::: 节选内容 :::

开启实时语音通话

开启实时语音通话能力，支持语音和文本输入，并支持输出音频。

快速体验

我们提供了快速体验的 Demo，可以点击下方链接体验

请求方式

WebSocket

请求地址

wss://api.stepfun.com/v1/realtime

请求头

Authorization string required
鉴权使用的 KEY，其值为 Bearer STEP_API_KEY

请求参数

model string required
需要使用的模型名称，当前仅支持 step-1o-audio

调用说明

Realtime API 需要在服务链接成功后，发送对应的 Client Event ，获取对应的 Server Event ，来完成交互。

公共参数

以下为 Client Event 和 Server Event 的公共参数

字段名	类型	描述
event_id	string	事件ID
type	string	Event 类型，可选项见下方说明

Client Event 列表

创建/更新 session

type: session.update

发送此事件以创建或更新会话的默认配置。客户端可以随时发送此事件来更新 session 配置，任何字段都可能随时更新，除了 "voice" 之外。服务器将使用 session.updated 事件进行响应。

modalities array<string>
模型可以使用的模态集。固定为 ["text", "audio"]
instructions string
默认系统指令（即 system message）附加到 model 调用之前。此字段允许客户端指导模型获得所需的响应。该模型可以被指导回答内容和格式（例如，“要非常简洁”、“行为友好”、“这里有好回应的示例”）和音频行为（例如，“快声说”、“在你的声音中注入情感”、“经常大笑”）。不能保证模型会遵循这些说明，但它们会为模型提供有关所需行为的指导。
voice string
生成时使用的音色信息，支持官方音色，未来会支持自定义音色。
turn_detection object optional
ServerVAD参数，默认关闭

展开/收起

type string required
当前仅支持 server_vad，配置后开启服务端 VAD

input_audio_format string
输入音频的格式。当前仅支持 pcm16
output_audio_format string
输入音频的格式。当前仅支持 pcm16

Sample

{
    "event_id": "event_abc",
    "type": "session.update",
    "session": {
        "modalities": ["text", "audio"],
        "instructions": "你是由阶跃星辰提供的AI聊天助手，你擅长中文，英文，以及多种其他语言的对话。",
        "voice": "linjiajiejie",
        "input_audio_format": "pcm16",
        "output_audio_format": "pcm16",
        "turn_detection": {
            "type": "server_vad"
        }
    }
}

音频内容追加

type: input_audio_buffer.append

发送此事件以将音频字节追加到输入音频缓冲区，服务器不会向此事件发送确认响应，在ServerVAD模式下会触发大模型推理。

audio string
编码的音频Base64编码字节。必须采用会话配置中 input_audio_format 字段指定的格式。

::: 已知信息 :::

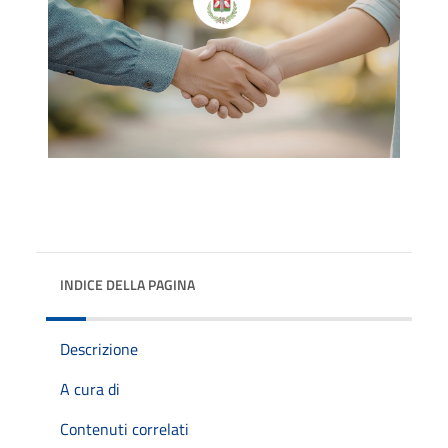
INDICE DELLA PAGINA
Descrizione
A cura di
Contenuti correlati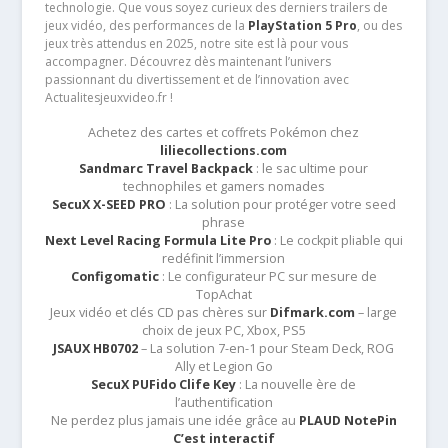
technologie. Que vous soyez curieux des derniers trailers de
jeux vidéo, des performances de la
PlayStation 5 Pro
, ou des
jeux très attendus en 2025, notre site est là pour vous
accompagner. Découvrez dès maintenant l’univers
passionnant du divertissement et de l’innovation avec
Actualitesjeuxvideo.fr !
Achetez des cartes et coffrets Pokémon chez
liliecollections.com
Sandmarc Travel Backpack
: le sac ultime pour
technophiles et gamers nomades
SecuX X-SEED PRO
: La solution pour protéger votre seed
phrase
Next Level Racing Formula Lite Pro
: Le cockpit pliable qui
redéfinit l’immersion
Configomatic
: Le configurateur PC sur mesure de
TopAchat
Jeux vidéo et clés CD pas chères sur
Difmark.com
– large
choix de jeux PC, Xbox, PS5
JSAUX HB0702
– La solution 7-en-1 pour Steam Deck, ROG
Ally et Legion Go
SecuX PUFido Clife Key
: La nouvelle ère de
l’authentification
Ne perdez plus jamais une idée grâce au
PLAUD NotePin
C’est interactif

:::

#### 任务说明:
请一字不差地复制实时语音通话文档中从“type: session.update”到“生成时使用的音色信息，支持官方音色，未来会支持自定义音色。”之间的文字，首尾两处都包括在内。

#### 输出:
type: session.update

发送此事件以创建或更新会话的默认配置。客户端可以随时发送此事件来更新 session 配置，任何字段都可能随时更新，除了 "voice" 之外。服务器将使用 session.updated 事件进行响应。

modalities array<string>
模型可以使用的模态集。固定为 ["text", "audio"]
instructions string
默认系统指令（即 system message）附加到 model 调用之前。此字段允许客户端指导模型获得所需的响应。该模型可以被指导回答内容和格式（例如，“要非常简洁”、“行为友好”、“这里有好回应的示例”）和音频行为（例如，“快声说”、“在你的声音中注入情感”、“经常大笑”）。不能保证模型会遵循这些说明，但它们会为模型提供有关所需行为的指导。
voice string
生成时使用的音色信息，支持官方音色，未来会支持自定义音色。